Когда разговор кончился, Ольга почувствовала облегчение. Возможно, Маргарита не станет идеальной подругой. Но стена между ними рассыпалась.
Через три месяца Маргарита первой заметила признаки беременности. Материнская интуиция, как её выразила.
– Я же говорила, что всё сложится, – прошептала она, обнимая Ольгу. – Просто нужно было дождаться.
Ольга молчала, обняв свекровь. Иногда молчание – золото. Но редко ещё ценное, как разговор в полночь, с человеком, которого считаешь посторонним.

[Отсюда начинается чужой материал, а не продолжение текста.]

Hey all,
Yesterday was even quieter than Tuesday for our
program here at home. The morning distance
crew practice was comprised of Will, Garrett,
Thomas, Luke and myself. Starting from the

Маргарита осталась жить и после окончания работы. Через полгода знакомство с вдовленным соседом, Виктором Ивановичем, принесло новые дразнилки в дом. Оказывается, он с виртуозностью гитариста и пониманием уюта.

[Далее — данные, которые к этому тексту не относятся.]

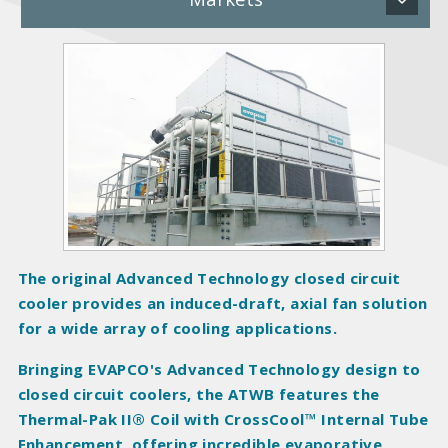
P
r
o
d
u
c
t
I
m
a
The original Advanced Technology closed circuit
g
cooler provides an induced-draft, axial fan solution
e
for a wide array of cooling applications.
s
Bringing EVAPCO's Advanced Technology design to
closed circuit coolers, the ATWB features the
Thermal-Pak II® Coil with CrossCool™ Internal Tube
Enhancement, offering incredible evaporative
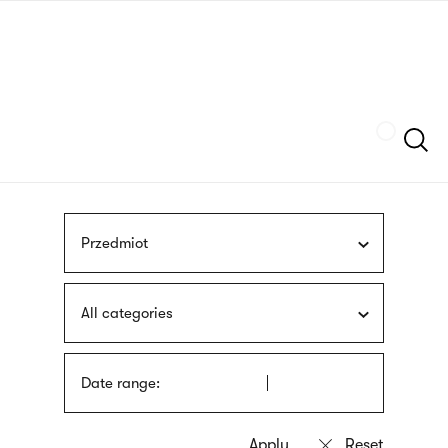
Skip
sign
to
language
main
interpreter
content
Szukaj
Przedmiot
All categories
Date range:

– Как здорово, когда рядом понимающий, – говорила Маргарита, печё вареники с Ольгой, пока мужчины доставали коляску. – Правильно я тогда сказала: красота дело наживное, а главное – хлеб.
Ольга посмотрела на свекровь, оживают, моложе, почти не бормочущую про болезни. И тихо ответила:
– Главное – когда есть с кем молчать. И с кем говорить.
Маргарита хитро кивнула. С того разговора прошло много лет. Многое изменилось. Но стена между ними исчезла. Потому что однажды, когда жена молчала, свекровь набралась смелости и сказала всё важное.